**REQUIRED ACTION 1**
Copy every line of the records word for word, from the first caption through the last, and leave out the pictures.

Hello! Thank you very much for this wrapper. It works really well when I want a .txt file as output. But when I try to get a pdf-file I get the following exception: „Warning: Invalid resolution 0 dpi. Using 70 instead. Estimating resolution as 311“

I am using it with Tesseract 4.1.1 on Clear Linux, PHP Version 7.4 (Laravel).

I know why this exception is thrown, but with this wrapper, I get no resulting document.

When I try the same picture in the terminal on my Mac (same Tesseract Version) I also get the exception but also a usable document.

The code:

public function tessPDF(){
        $ocr = new TesseractOCR();
        $ocr->image($this->path.$this->filedata);
        $ocr->lang('deu'); 
        $ocr->tessdataDir($this->helppath."/trainingdata"); 
        $ocr->pdf(); 
        $ocr->setOutputFile($this->path.'text.pdf');
        $ocr->run();
    }

I would really appreciate any help!

AlisaFeld
@AlisaFeld

Same problem with an hocr file.

Error! The command did not produce any output. Generated command: "tesseract" "/var/www/storage/app/public/images/VgA2BalDuIH283VAH4CznfzuQbBPauDhM8yaE1JB.jpeg" "/tmp/ocrPyAgbm" -l deu --oem 1 -c "tessedit_char_whitelist=abcdefghijklmnopqrstuvwxyz" --tessdata-dir "/var/www/storage/app/trainingdata" --user-words "/var/www/storage/appfachwoerter.txt" hocr Returned message: read_params_file: Can't open hocr Tesseract Open Source OCR Engine v4.0.0 with Leptonica Warning: Invalid resolution 0 dpi. Using 70 instead. Estimating resolution as 1265

mallugunjate
@mallugunjate
Hi...

**LISTED RECORDS**

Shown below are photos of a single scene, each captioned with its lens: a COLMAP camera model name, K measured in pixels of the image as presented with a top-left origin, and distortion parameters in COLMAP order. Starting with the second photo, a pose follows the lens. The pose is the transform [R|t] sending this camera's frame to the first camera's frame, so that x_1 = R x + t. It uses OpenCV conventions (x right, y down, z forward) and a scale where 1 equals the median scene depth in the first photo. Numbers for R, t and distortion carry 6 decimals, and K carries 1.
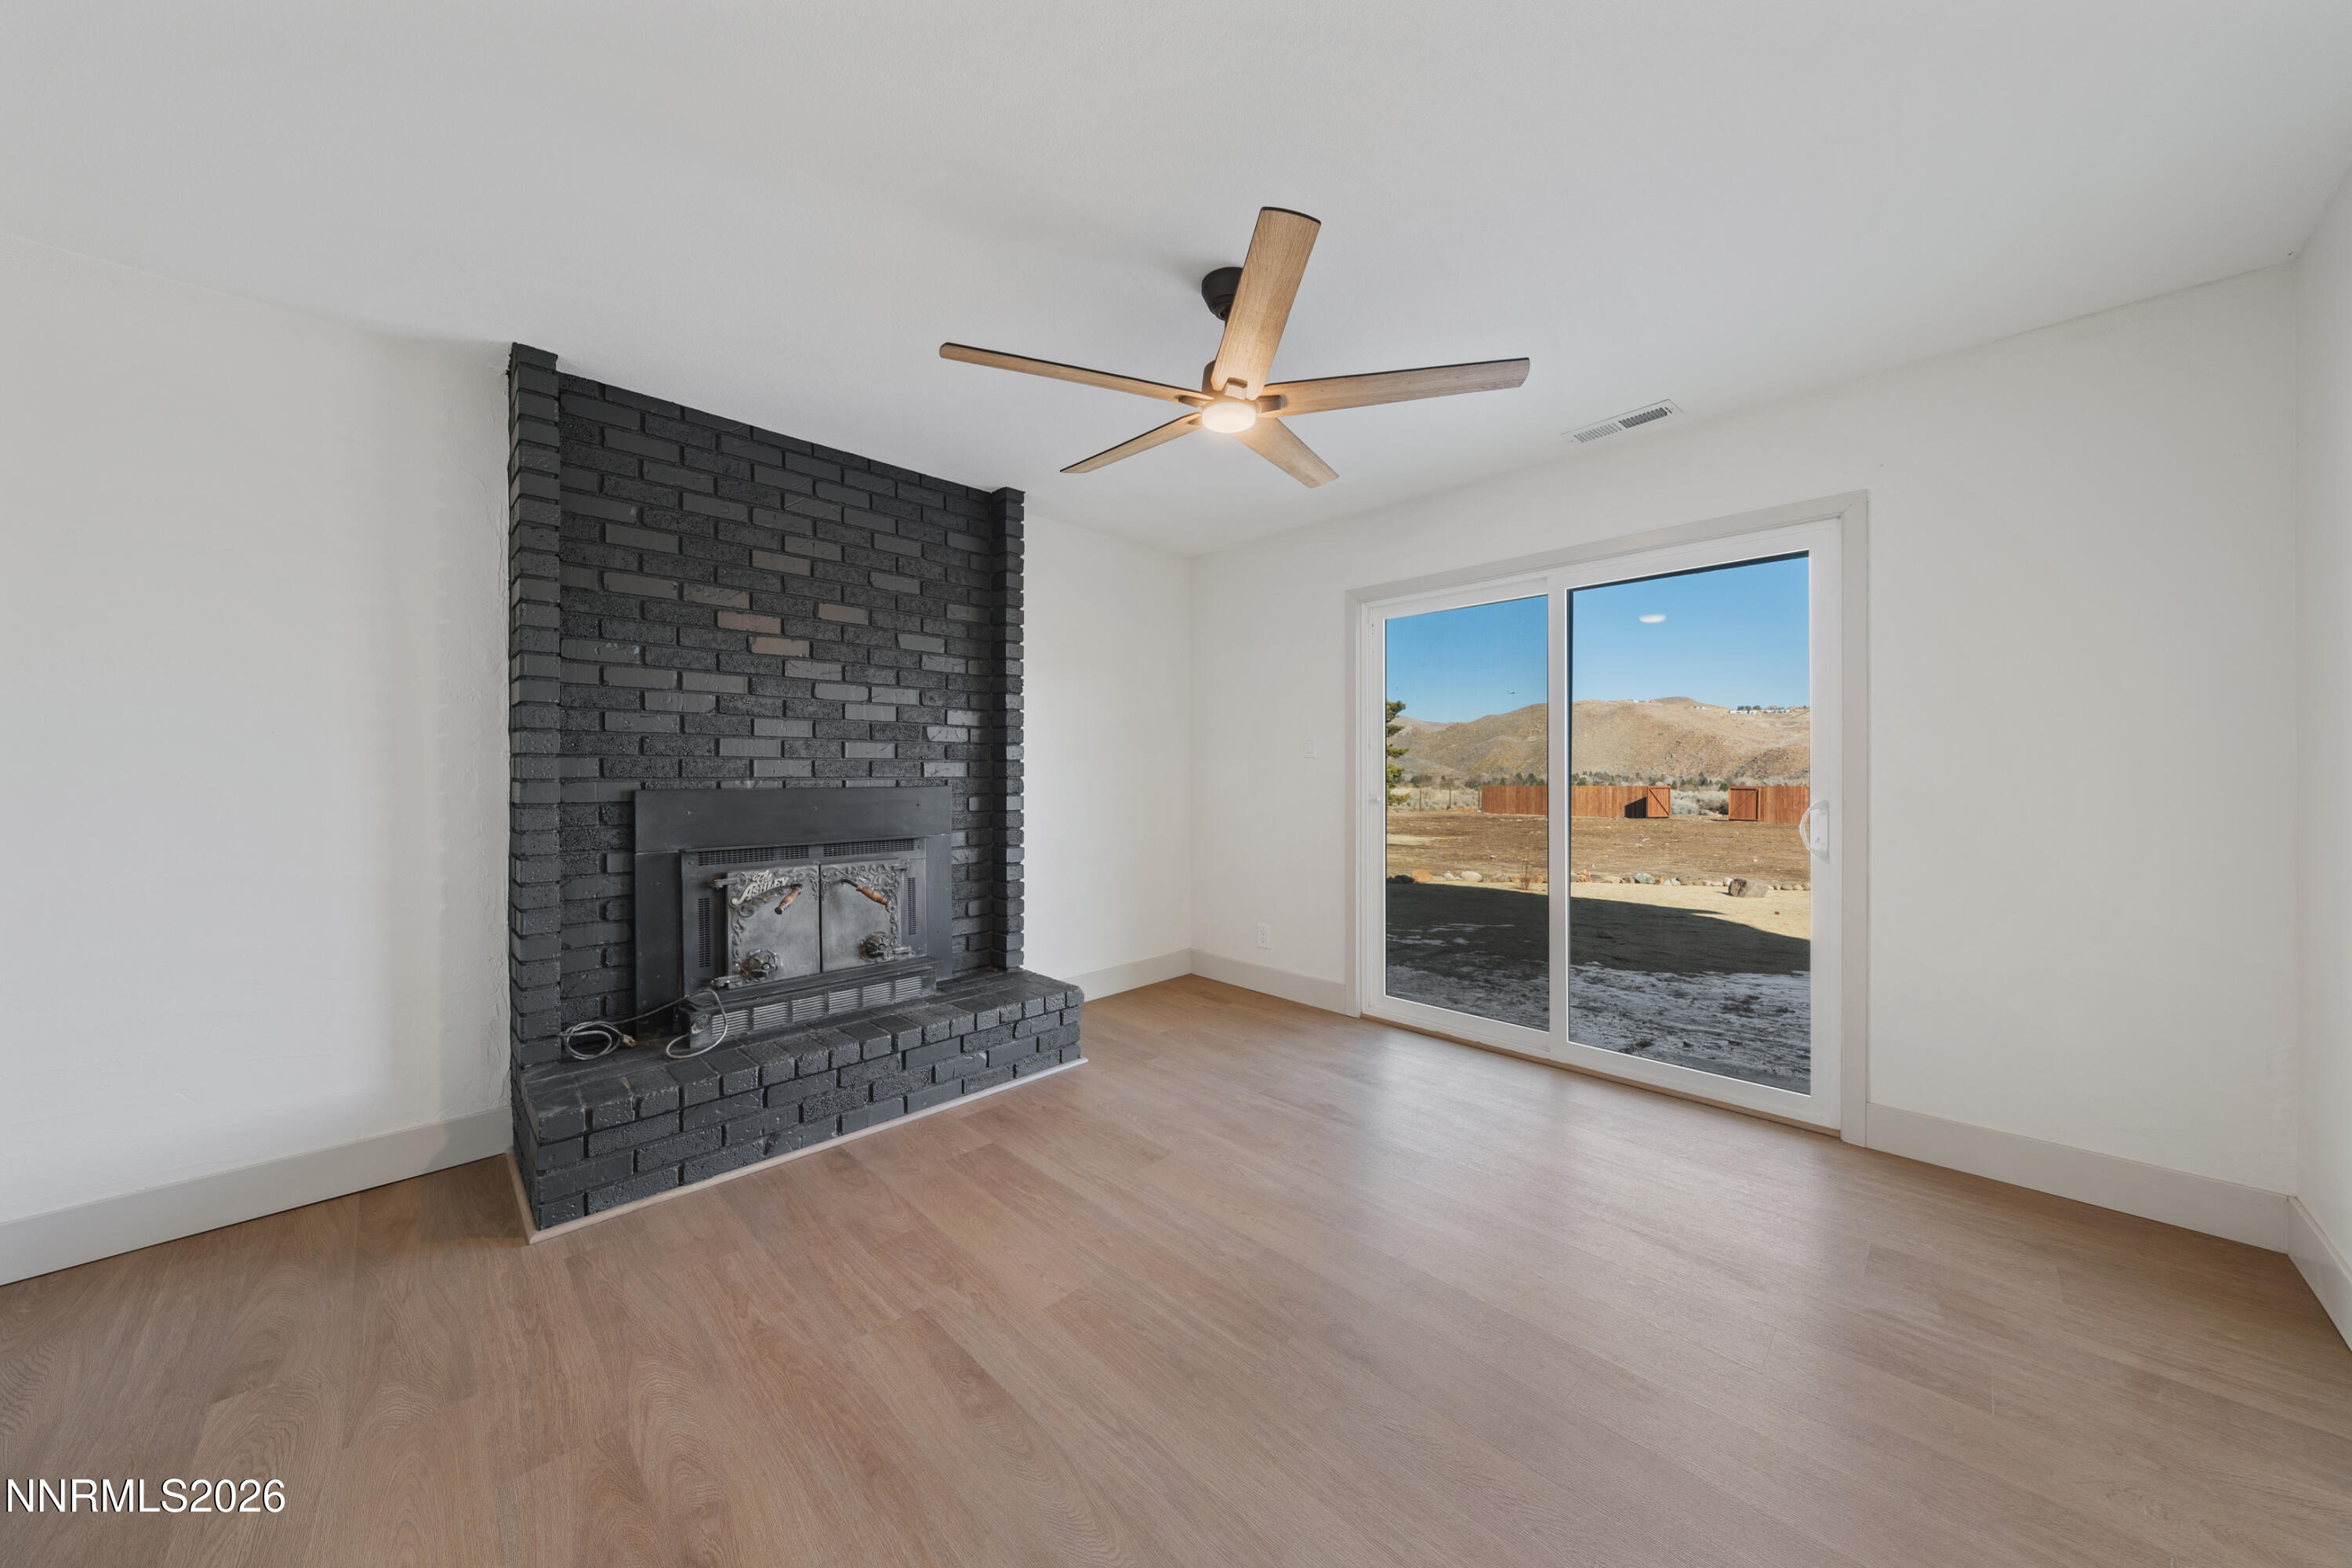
lens RADIAL K [[793.9, 0, 1179.3], [0, 793.9, 770.8], [0, 0, 1]] dist [0.000893, 0.000166]
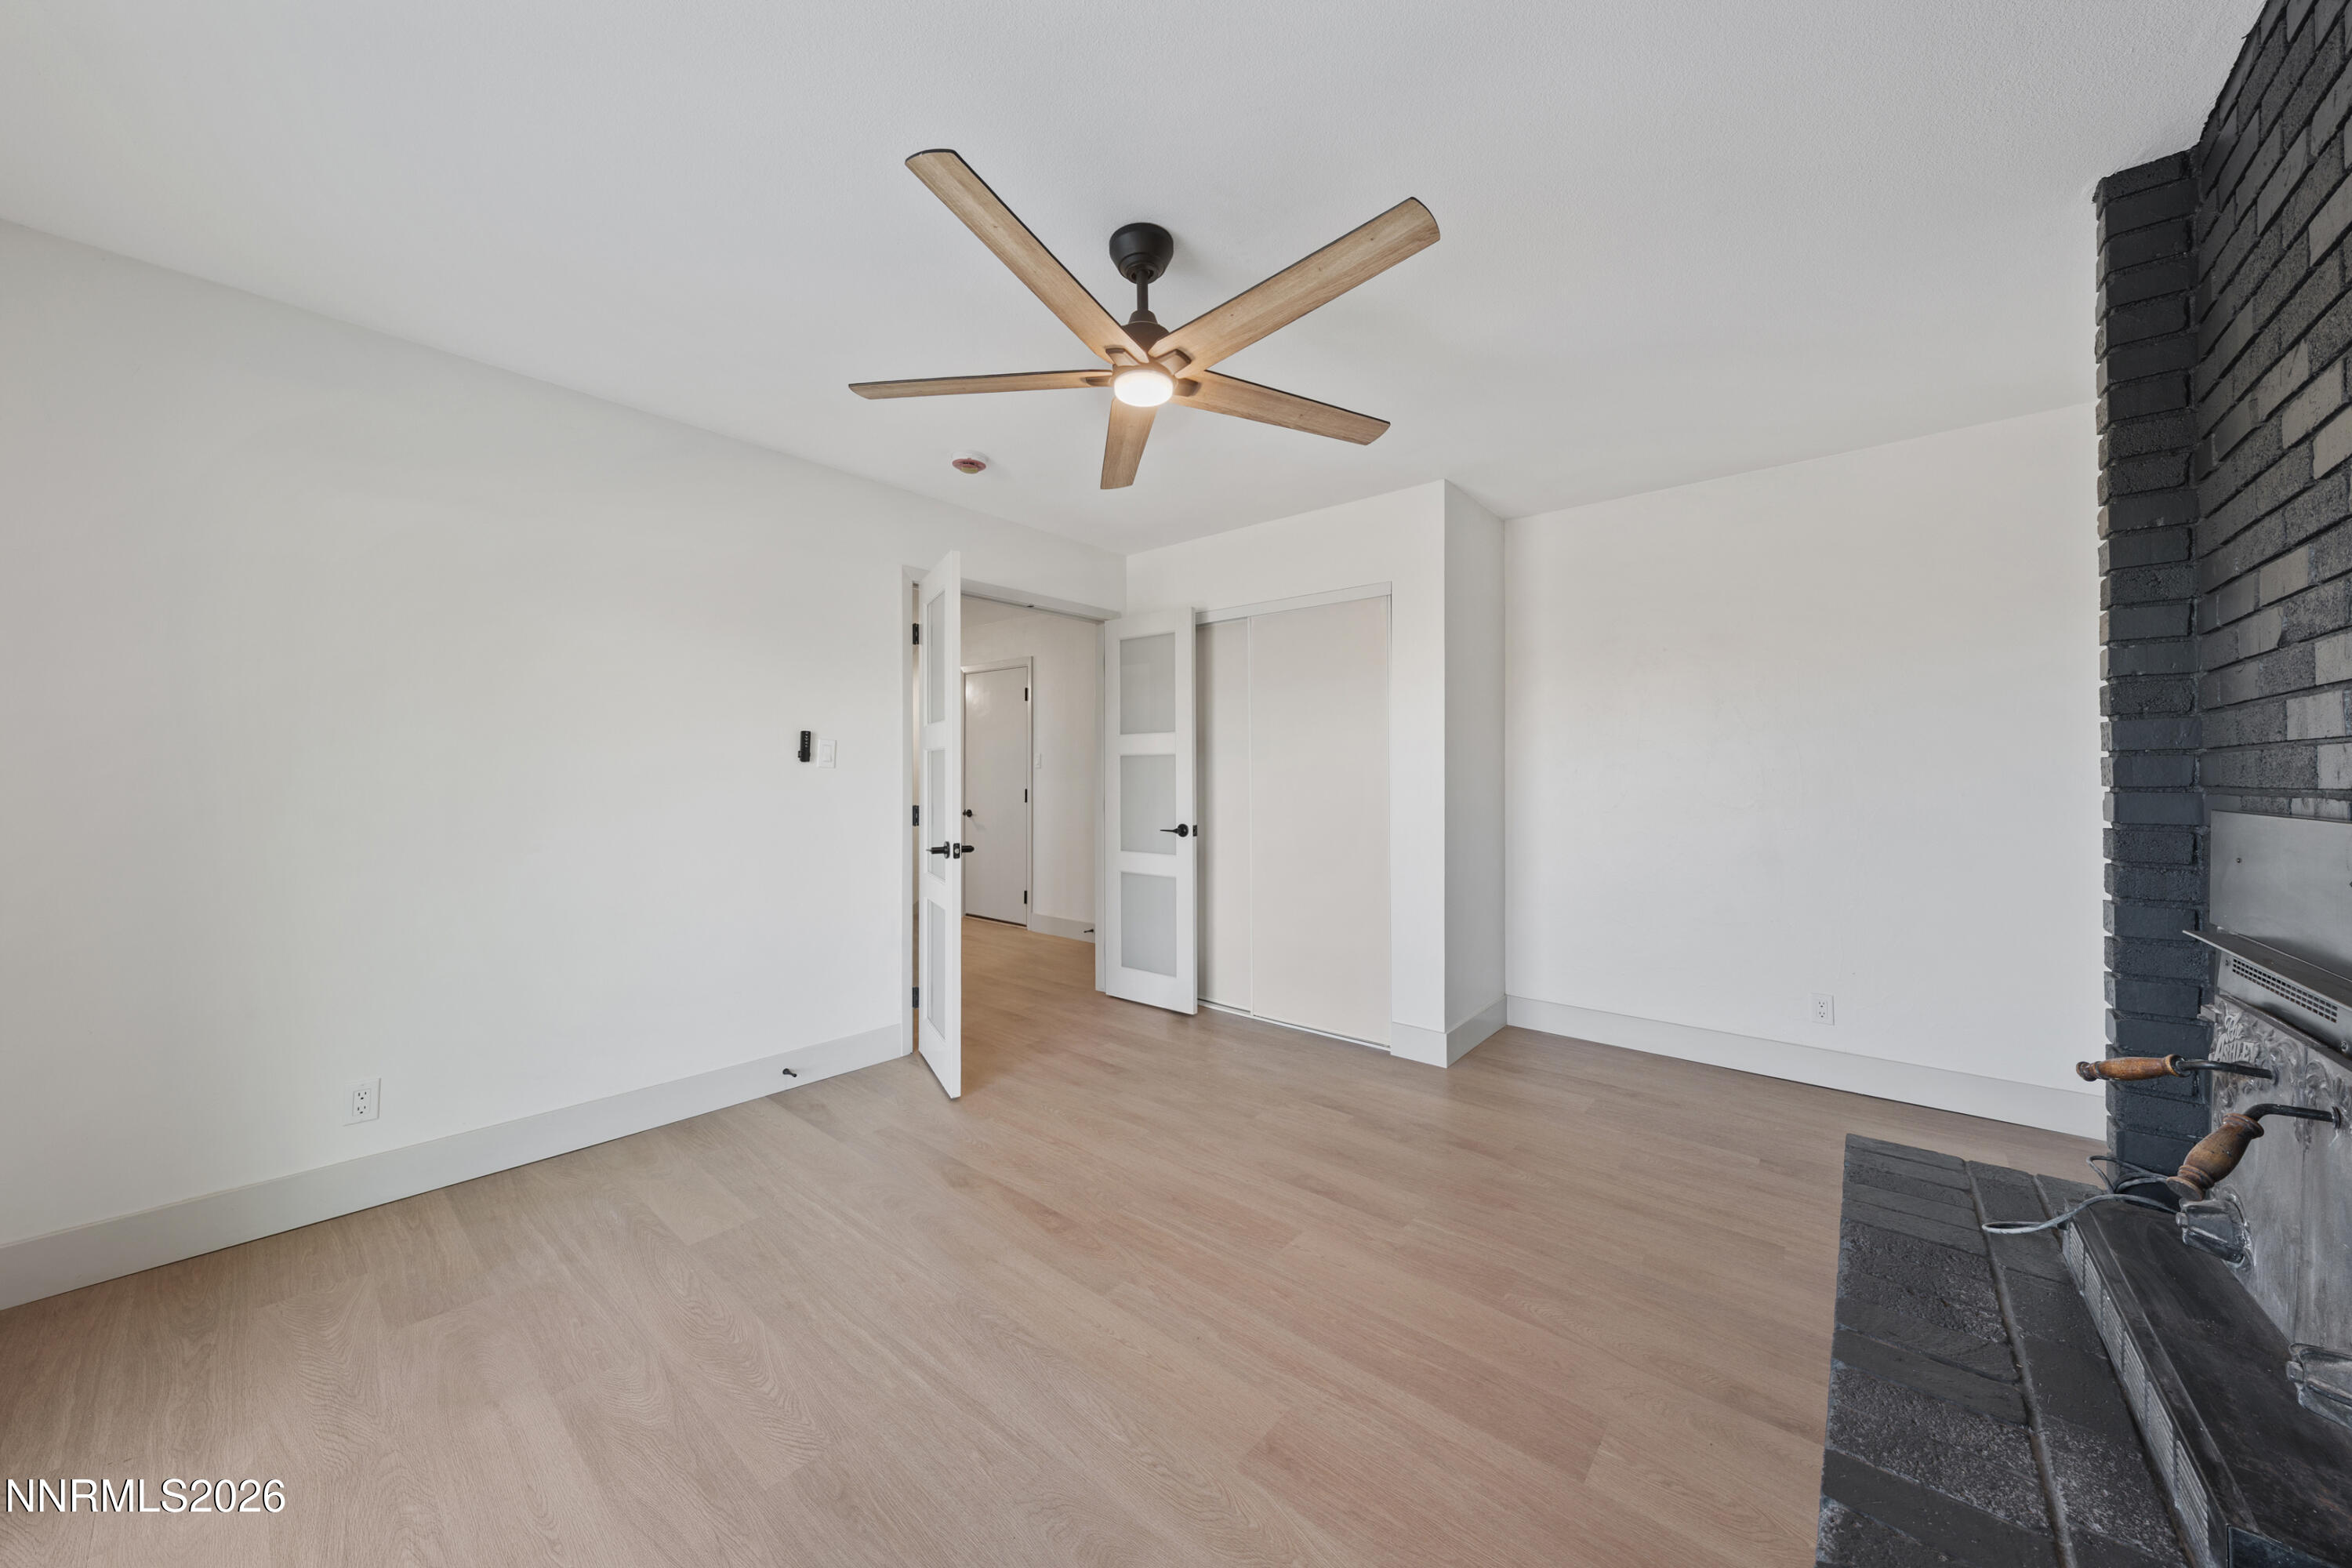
lens RADIAL K [[793.9, 0, 1176.5], [0, 793.9, 779.7], [0, 0, 1]] dist [0.000893, 0.000166]
pose [[-0.996674, 0.001952, -0.081473, 0.107705], [0.001597, 0.999989, 0.004420, 0.002073], [0.081481, 0.004275, -0.996666, 2.093337]]
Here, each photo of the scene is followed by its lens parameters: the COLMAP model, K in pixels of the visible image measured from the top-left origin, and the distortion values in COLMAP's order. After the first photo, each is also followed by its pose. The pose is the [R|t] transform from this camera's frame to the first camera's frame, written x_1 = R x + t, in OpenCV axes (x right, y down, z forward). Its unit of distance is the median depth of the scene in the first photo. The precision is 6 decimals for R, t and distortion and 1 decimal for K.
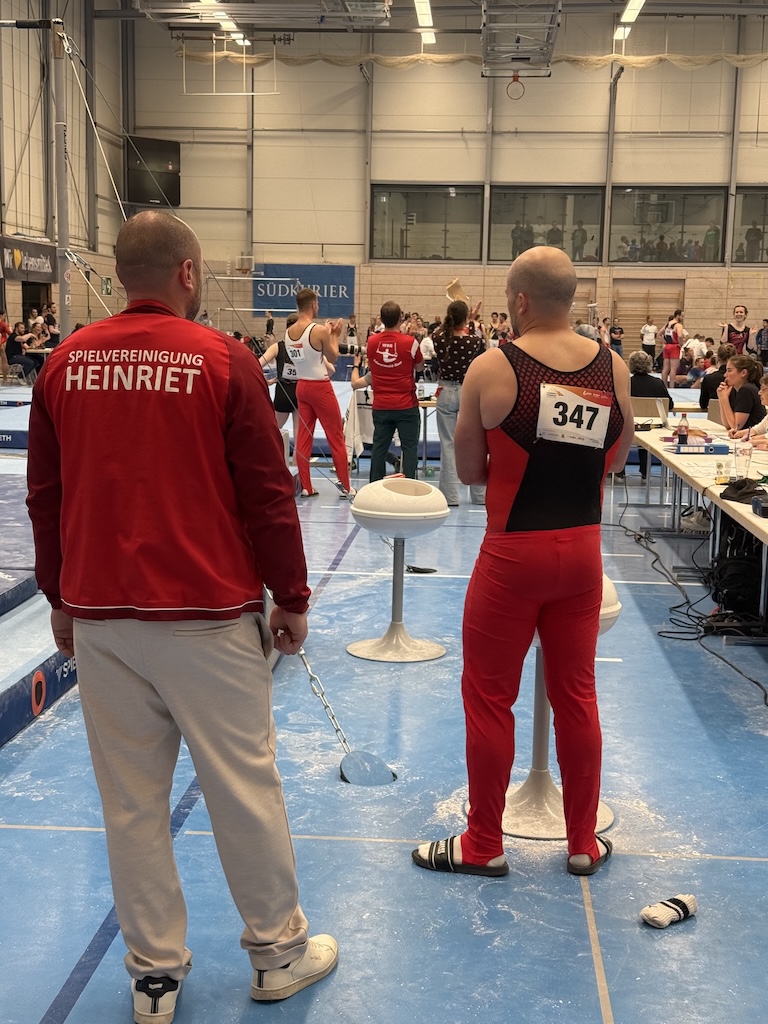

**REQUIRED ACTION 2**
Based on the thread, decide whether each statement is true: (a) the wrapper works well when the output is a .txt file; (b) running the same picture in the terminal on a Mac produces no warning; (c) Tesseract 4.1.1 is being used on Clear Linux. For each, answer yes or no and quote the deciding words from the thread.

**ANSWER BOX 1**
Shown below are photos of a single scene, each captioned with its lens: a COLMAP camera model name, K measured in pixels of the image as presented with a top-left origin, and distortion parameters in COLMAP order. Starting with the second photo, a pose follows the lens. The pose is the transform [R|t] sending this camera's frame to the first camera's frame, so that x_1 = R x + t. It uses OpenCV conventions (x right, y down, z forward) and a scale where 1 equals the median scene depth in the first photo. Numbers for R, t and distortion carry 6 decimals, and K carries 1.
lens RADIAL K [[793.9, 0, 1179.3], [0, 793.9, 770.8], [0, 0, 1]] dist [0.000893, 0.000166]
lens RADIAL K [[793.9, 0, 1176.5], [0, 793.9, 779.7], [0, 0, 1]] dist [0.000893, 0.000166]
pose [[-0.996674, 0.001952, -0.081473, 0.107705], [0.001597, 0.999989, 0.004420, 0.002073], [0.081481, 0.004275, -0.996666, 2.093337]]
Here, each photo of the scene is followed by its lens parameters: the COLMAP model, K in pixels of the visible image measured from the top-left origin, and the distortion values in COLMAP's order. After the first photo, each is also followed by its pose. The pose is the [R|t] transform from this camera's frame to the first camera's frame, written x_1 = R x + t, in OpenCV axes (x right, y down, z forward). Its unit of distance is the median depth of the scene in the first photo. The precision is 6 decimals for R, t and distortion and 1 decimal for K.

**ANSWER BOX 2**
(a) Yes: "It works really well when I want a .txt file as output."
(b) No: "I also get the exception but also a usable document."
(c) Yes: "I am using it with Tesseract 4.1.1 on Clear Linux"